[Transcribed page text]
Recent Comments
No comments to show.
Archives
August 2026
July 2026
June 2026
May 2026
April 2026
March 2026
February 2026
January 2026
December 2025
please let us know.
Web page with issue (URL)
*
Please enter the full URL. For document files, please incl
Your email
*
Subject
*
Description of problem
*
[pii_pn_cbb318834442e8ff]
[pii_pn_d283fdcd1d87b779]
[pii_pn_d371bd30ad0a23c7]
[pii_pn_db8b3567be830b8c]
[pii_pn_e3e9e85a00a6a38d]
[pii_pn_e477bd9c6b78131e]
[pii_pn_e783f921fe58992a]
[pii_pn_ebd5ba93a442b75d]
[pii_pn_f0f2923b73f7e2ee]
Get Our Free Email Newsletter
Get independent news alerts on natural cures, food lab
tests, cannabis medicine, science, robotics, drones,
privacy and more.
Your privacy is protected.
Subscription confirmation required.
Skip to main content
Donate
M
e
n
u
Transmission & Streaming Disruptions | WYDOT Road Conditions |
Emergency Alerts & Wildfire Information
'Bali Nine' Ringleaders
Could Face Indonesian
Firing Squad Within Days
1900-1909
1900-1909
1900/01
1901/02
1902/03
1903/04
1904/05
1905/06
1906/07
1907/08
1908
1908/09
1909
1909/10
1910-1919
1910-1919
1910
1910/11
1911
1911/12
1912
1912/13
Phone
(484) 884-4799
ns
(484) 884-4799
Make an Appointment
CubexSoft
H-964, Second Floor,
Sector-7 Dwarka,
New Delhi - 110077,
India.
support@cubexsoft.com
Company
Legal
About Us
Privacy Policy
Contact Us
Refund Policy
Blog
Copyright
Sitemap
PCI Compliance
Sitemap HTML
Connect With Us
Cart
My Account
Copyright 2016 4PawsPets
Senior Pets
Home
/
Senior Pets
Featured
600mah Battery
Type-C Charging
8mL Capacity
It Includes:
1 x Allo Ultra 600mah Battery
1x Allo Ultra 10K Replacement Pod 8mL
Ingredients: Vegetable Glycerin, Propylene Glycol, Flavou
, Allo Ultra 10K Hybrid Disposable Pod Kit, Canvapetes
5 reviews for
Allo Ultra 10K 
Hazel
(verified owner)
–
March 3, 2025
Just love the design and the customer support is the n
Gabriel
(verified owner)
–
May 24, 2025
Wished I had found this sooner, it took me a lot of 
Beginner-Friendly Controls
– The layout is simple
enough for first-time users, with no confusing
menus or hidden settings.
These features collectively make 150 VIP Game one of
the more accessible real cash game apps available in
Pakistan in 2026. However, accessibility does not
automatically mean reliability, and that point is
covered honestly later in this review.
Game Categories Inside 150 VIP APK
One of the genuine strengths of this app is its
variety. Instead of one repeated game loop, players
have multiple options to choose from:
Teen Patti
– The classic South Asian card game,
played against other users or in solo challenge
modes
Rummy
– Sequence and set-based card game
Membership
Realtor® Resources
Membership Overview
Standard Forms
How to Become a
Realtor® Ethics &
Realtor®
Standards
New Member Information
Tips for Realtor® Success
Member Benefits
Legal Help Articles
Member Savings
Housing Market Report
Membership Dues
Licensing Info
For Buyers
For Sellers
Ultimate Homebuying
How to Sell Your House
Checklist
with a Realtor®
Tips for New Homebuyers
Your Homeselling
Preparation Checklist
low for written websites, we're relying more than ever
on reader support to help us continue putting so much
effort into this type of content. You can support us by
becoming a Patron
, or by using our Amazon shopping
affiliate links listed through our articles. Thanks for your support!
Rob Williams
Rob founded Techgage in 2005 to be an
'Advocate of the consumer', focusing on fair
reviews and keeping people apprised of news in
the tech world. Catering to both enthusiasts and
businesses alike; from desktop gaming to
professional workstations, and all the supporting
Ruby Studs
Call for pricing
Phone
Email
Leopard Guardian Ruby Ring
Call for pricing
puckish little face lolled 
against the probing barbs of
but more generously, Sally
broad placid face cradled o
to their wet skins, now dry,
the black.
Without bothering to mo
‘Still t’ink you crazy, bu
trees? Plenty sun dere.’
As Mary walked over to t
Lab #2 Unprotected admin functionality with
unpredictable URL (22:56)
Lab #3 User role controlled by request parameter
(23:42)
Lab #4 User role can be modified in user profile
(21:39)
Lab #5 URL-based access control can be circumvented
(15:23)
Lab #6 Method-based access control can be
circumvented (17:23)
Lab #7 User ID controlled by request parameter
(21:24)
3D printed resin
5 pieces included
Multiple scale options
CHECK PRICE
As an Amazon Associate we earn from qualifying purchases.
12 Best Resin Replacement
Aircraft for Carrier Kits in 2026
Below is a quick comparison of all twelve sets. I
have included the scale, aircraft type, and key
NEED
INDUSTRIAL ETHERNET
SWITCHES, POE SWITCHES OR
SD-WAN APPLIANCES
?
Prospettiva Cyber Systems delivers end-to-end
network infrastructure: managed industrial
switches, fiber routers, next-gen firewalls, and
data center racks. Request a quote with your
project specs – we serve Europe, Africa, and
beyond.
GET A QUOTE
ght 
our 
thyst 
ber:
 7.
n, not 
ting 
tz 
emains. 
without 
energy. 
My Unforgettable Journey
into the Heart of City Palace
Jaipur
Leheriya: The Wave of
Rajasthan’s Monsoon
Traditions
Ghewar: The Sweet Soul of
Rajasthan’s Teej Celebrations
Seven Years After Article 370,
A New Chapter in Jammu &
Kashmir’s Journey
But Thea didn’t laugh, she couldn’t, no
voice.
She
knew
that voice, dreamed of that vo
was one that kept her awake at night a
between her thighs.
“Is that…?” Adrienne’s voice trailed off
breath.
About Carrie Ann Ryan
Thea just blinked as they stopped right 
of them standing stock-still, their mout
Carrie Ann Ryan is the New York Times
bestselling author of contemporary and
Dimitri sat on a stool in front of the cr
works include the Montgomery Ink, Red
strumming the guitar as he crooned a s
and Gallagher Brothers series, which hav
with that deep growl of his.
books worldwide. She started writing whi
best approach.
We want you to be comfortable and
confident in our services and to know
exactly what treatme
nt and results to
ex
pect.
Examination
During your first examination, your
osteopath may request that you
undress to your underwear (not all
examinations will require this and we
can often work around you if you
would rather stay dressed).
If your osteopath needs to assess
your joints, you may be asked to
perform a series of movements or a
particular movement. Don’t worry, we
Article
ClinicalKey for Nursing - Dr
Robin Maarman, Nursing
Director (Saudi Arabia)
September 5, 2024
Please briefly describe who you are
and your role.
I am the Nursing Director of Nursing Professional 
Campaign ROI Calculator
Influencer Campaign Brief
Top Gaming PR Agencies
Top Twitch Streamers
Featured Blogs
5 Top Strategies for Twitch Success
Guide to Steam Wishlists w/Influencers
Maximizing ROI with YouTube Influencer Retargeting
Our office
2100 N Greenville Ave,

— Task to complete —
Transcribe all of the material above line for line, keeping every character unchanged.

— Response to the task —
Recent Comments
No comments to show.
Archives
August 2026
July 2026
June 2026
May 2026
April 2026
March 2026
February 2026
January 2026
December 2025
please let us know.
Web page with issue (URL)
*
Please enter the full URL. For document files, please incl
Your email
*
Subject
*
Description of problem
*
[pii_pn_cbb318834442e8ff]
[pii_pn_d283fdcd1d87b779]
[pii_pn_d371bd30ad0a23c7]
[pii_pn_db8b3567be830b8c]
[pii_pn_e3e9e85a00a6a38d]
[pii_pn_e477bd9c6b78131e]
[pii_pn_e783f921fe58992a]
[pii_pn_ebd5ba93a442b75d]
[pii_pn_f0f2923b73f7e2ee]
Get Our Free Email Newsletter
Get independent news alerts on natural cures, food lab
tests, cannabis medicine, science, robotics, drones,
privacy and more.
Your privacy is protected.
Subscription confirmation required.
Skip to main content
Donate
M
e
n
u
Transmission & Streaming Disruptions | WYDOT Road Conditions |
Emergency Alerts & Wildfire Information
'Bali Nine' Ringleaders
Could Face Indonesian
Firing Squad Within Days
1900-1909
1900-1909
1900/01
1901/02
1902/03
1903/04
1904/05
1905/06
1906/07
1907/08
1908
1908/09
1909
1909/10
1910-1919
1910-1919
1910
1910/11
1911
1911/12
1912
1912/13
Phone
(484) 884-4799
ns
(484) 884-4799
Make an Appointment
CubexSoft
H-964, Second Floor,
Sector-7 Dwarka,
New Delhi - 110077,
India.
support@cubexsoft.com
Company
Legal
About Us
Privacy Policy
Contact Us
Refund Policy
Blog
Copyright
Sitemap
PCI Compliance
Sitemap HTML
Connect With Us
Cart
My Account
Copyright 2016 4PawsPets
Senior Pets
Home
/
Senior Pets
Featured
600mah Battery
Type-C Charging
8mL Capacity
It Includes:
1 x Allo Ultra 600mah Battery
1x Allo Ultra 10K Replacement Pod 8mL
Ingredients: Vegetable Glycerin, Propylene Glycol, Flavou
, Allo Ultra 10K Hybrid Disposable Pod Kit, Canvapetes
5 reviews for
Allo Ultra 10K 
Hazel
(verified owner)
–
March 3, 2025
Just love the design and the customer support is the n
Gabriel
(verified owner)
–
May 24, 2025
Wished I had found this sooner, it took me a lot of 
Beginner-Friendly Controls
– The layout is simple
enough for first-time users, with no confusing
menus or hidden settings.
These features collectively make 150 VIP Game one of
the more accessible real cash game apps available in
Pakistan in 2026. However, accessibility does not
automatically mean reliability, and that point is
covered honestly later in this review.
Game Categories Inside 150 VIP APK
One of the genuine strengths of this app is its
variety. Instead of one repeated game loop, players
have multiple options to choose from:
Teen Patti
– The classic South Asian card game,
played against other users or in solo challenge
modes
Rummy
– Sequence and set-based card game
Membership
Realtor® Resources
Membership Overview
Standard Forms
How to Become a
Realtor® Ethics &
Realtor®
Standards
New Member Information
Tips for Realtor® Success
Member Benefits
Legal Help Articles
Member Savings
Housing Market Report
Membership Dues
Licensing Info
For Buyers
For Sellers
Ultimate Homebuying
How to Sell Your House
Checklist
with a Realtor®
Tips for New Homebuyers
Your Homeselling
Preparation Checklist
low for written websites, we're relying more than ever
on reader support to help us continue putting so much
effort into this type of content. You can support us by
becoming a Patron
, or by using our Amazon shopping
affiliate links listed through our articles. Thanks for your support!
Rob Williams
Rob founded Techgage in 2005 to be an
'Advocate of the consumer', focusing on fair
reviews and keeping people apprised of news in
the tech world. Catering to both enthusiasts and
businesses alike; from desktop gaming to
professional workstations, and all the supporting
Ruby Studs
Call for pricing
Phone
Email
Leopard Guardian Ruby Ring
Call for pricing
puckish little face lolled 
against the probing barbs of
but more generously, Sally
broad placid face cradled o
to their wet skins, now dry,
the black.
Without bothering to mo
‘Still t’ink you crazy, bu
trees? Plenty sun dere.’
As Mary walked over to t
Lab #2 Unprotected admin functionality with
unpredictable URL (22:56)
Lab #3 User role controlled by request parameter
(23:42)
Lab #4 User role can be modified in user profile
(21:39)
Lab #5 URL-based access control can be circumvented
(15:23)
Lab #6 Method-based access control can be
circumvented (17:23)
Lab #7 User ID controlled by request parameter
(21:24)
3D printed resin
5 pieces included
Multiple scale options
CHECK PRICE
As an Amazon Associate we earn from qualifying purchases.
12 Best Resin Replacement
Aircraft for Carrier Kits in 2026
Below is a quick comparison of all twelve sets. I
have included the scale, aircraft type, and key
NEED
INDUSTRIAL ETHERNET
SWITCHES, POE SWITCHES OR
SD-WAN APPLIANCES
?
Prospettiva Cyber Systems delivers end-to-end
network infrastructure: managed industrial
switches, fiber routers, next-gen firewalls, and
data center racks. Request a quote with your
project specs – we serve Europe, Africa, and
beyond.
GET A QUOTE
ght 
our 
thyst 
ber:
 7.
n, not 
ting 
tz 
emains. 
without 
energy. 
My Unforgettable Journey
into the Heart of City Palace
Jaipur
Leheriya: The Wave of
Rajasthan’s Monsoon
Traditions
Ghewar: The Sweet Soul of
Rajasthan’s Teej Celebrations
Seven Years After Article 370,
A New Chapter in Jammu &
Kashmir’s Journey
But Thea didn’t laugh, she couldn’t, no
voice.
She
knew
that voice, dreamed of that vo
was one that kept her awake at night a
between her thighs.
“Is that…?” Adrienne’s voice trailed off
breath.
About Carrie Ann Ryan
Thea just blinked as they stopped right 
of them standing stock-still, their mout
Carrie Ann Ryan is the New York Times
bestselling author of contemporary and
Dimitri sat on a stool in front of the cr
works include the Montgomery Ink, Red
strumming the guitar as he crooned a s
and Gallagher Brothers series, which hav
with that deep growl of his.
books worldwide. She started writing whi
best approach.
We want you to be comfortable and
confident in our services and to know
exactly what treatme
nt and results to
ex
pect.
Examination
During your first examination, your
osteopath may request that you
undress to your underwear (not all
examinations will require this and we
can often work around you if you
would rather stay dressed).
If your osteopath needs to assess
your joints, you may be asked to
perform a series of movements or a
particular movement. Don’t worry, we
Article
ClinicalKey for Nursing - Dr
Robin Maarman, Nursing
Director (Saudi Arabia)
September 5, 2024
Please briefly describe who you are
and your role.
I am the Nursing Director of Nursing Professional 
Campaign ROI Calculator
Influencer Campaign Brief
Top Gaming PR Agencies
Top Twitch Streamers
Featured Blogs
5 Top Strategies for Twitch Success
Guide to Steam Wishlists w/Influencers
Maximizing ROI with YouTube Influencer Retargeting
Our office
2100 N Greenville Ave,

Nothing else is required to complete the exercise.